- The Good: Androids and thought-provoking philosophical science fiction
- The Bad: Meandering plot with some inconsistencies
- The Literary: The source material for many future science fiction media
Rick Deckard, former police officer turned bounty hunter, must find six rogue androids and “retire” them. But his once black-and-white thinking about the differences between humans and androids is soon called into question.
In the future dystopian world of 2021 (updated in recent editions from 1992), most animals species are extinct and the United Nations encourages people to leave Earth to live off-world — if they can afford it and meet quality regulations. Those who remain covet any living animal, all of which are endangered, and those who cannot afford them buy machine replicas for pets.
Replicas are so advanced that androids are indistinguishable from humans, so much so that a bone marrow test must be performed on the body of each retired android to confirm that it was not actually human. Immigrants to Mars receive androids, but governments on Earth have banned them, so unauthorized androids live among humans, their true identity hidden.
Originally published in 1968, Do Androids Dream of Electric Sheep? remains a masterpiece ahead of its time, a prescient rendering of a dark future. Many future novels and media take inspiration from Androids, but the original stands with a unique voice. This isn’t a perfect story, and you’ll likely see the gaps and inconsistencies, but the concept and style deserve all the accolades.
Many of you have likely watched the film adaptation Blade Runner, so if you’ve watched it before reading this book please disregard what you know and be ready for an even darker, more complex story. I love both the movie and the book for different reasons.

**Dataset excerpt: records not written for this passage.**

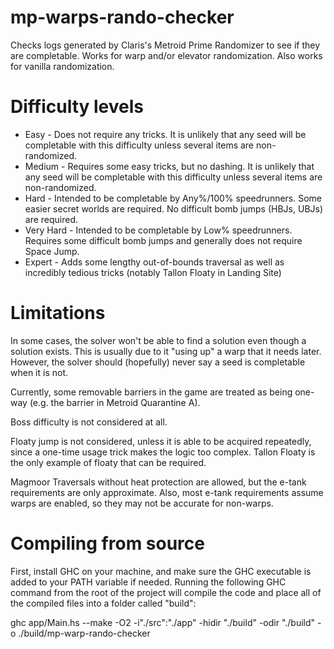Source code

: # mp-warps-rando-checker
Checks logs generated by Claris's Metroid Prime Randomizer to see if they are completable. Works for warp and/or elevator randomization. Also works for vanilla randomization.

# Difficulty levels

* Easy - Does not require any tricks. It is unlikely that any seed will be completable with this difficulty unless several items are non-randomized.
* Medium - Requires some easy tricks, but no dashing. It is unlikely that any seed will be completable with this difficulty unless several items are non-randomized.
* Hard - Intended to be completable by Any%/100% speedrunners. Some easier secret worlds are required. No difficult bomb jumps (HBJs, UBJs) are required.
* Very Hard - Intended to be completable by Low% speedrunners. Requires some difficult bomb jumps and generally does not require Space Jump.
* Expert - Adds some lengthy out-of-bounds traversal as well as incredibly tedious tricks (notably Tallon Floaty in Landing Site)

# Limitations
In some cases, the solver won't be able to find a solution even though a solution exists. This is usually due to it "using up" a warp that it needs later. However, the solver should (hopefully) never say a seed is completable when it is not.

Currently, some removable barriers in the game are treated as being one-way (e.g. the barrier in Metroid Quarantine A).

Boss difficulty is not considered at all.

Floaty jump is not considered, unless it is able to be acquired repeatedly, since a one-time usage trick makes the logic too complex. Tallon Floaty is the only example of floaty that can be required.

Magmoor Traversals without heat protection are allowed, but the e-tank requirements are only approximate. Also, most e-tank requirements assume warps are enabled, so they may not be accurate for non-warps.

# Compiling from source
First, install GHC on your machine, and make sure the GHC executable is added to your PATH variable if needed. Running the following GHC command from the root of the project will compile the code and place all of the compiled files into a folder called "build":

ghc app/Main.hs --make -O2 -i"./src":"./app" -hidir "./build" -odir "./build" -o ./build/mp-warp-rando-checker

One of the major plot lines missing from the movie is that of Mercer, a half-Sisyphus half-Christ prophet who preaches communal suffering and shared empathy among humans. Followers, including Deckard’s wife, use empathy boxes to merge with Mercer and other humans to engage in a collective virtual consciousness. The empathy boxes create unity among humans, possibly allowing them to continue to live in such a dystopian world, but they also create a strong divide from androids.
Another fascinating science fiction device used in the novel is the Penfield Mood Organ, which allows for manual control of mood by means of setting a dial. Examples include “awareness of the manifold possibilities of the future,” “desire to watch television, no matter what’s on it,” “pleased acknowledgement of husband’s superior wisdom in all matters,” and “desire to dial.”
There are so many philosophical questions posed by this story. Are androids alive? Do they deserve rights or even the right to live? What is natural and what is artificial and how do you tell the difference? Is one category superior to the other? Can one category turn into the other? Both categories are subject to inevitable entropy, referred to in the book as kipple.
Though PKD’s writing is philosophical and often confusing due to his tendency to call into question reality itself, his novels are quite accessible. They’re not pretentious or ostentatious, but genuinely paranoid in their questioning of morals and motivation. He doesn’t fit neatly into genre, and most notable scifi writers either fall into the camp of high praise or “what’s all the fuss about?”, including Ursula K. LeGuin and Orson Scott Card, respectively.
You’ll have to read it to find out for yourself. For my part, I find Androids to be both a product of its time yet strangely prescient, and I have more questions than answers, but those questions will stay with me.
“I love you,’ Rachael said. ‘If I entered a room and found a sofa covered with your hide I’d score very high on the Voigt-Kampff test.”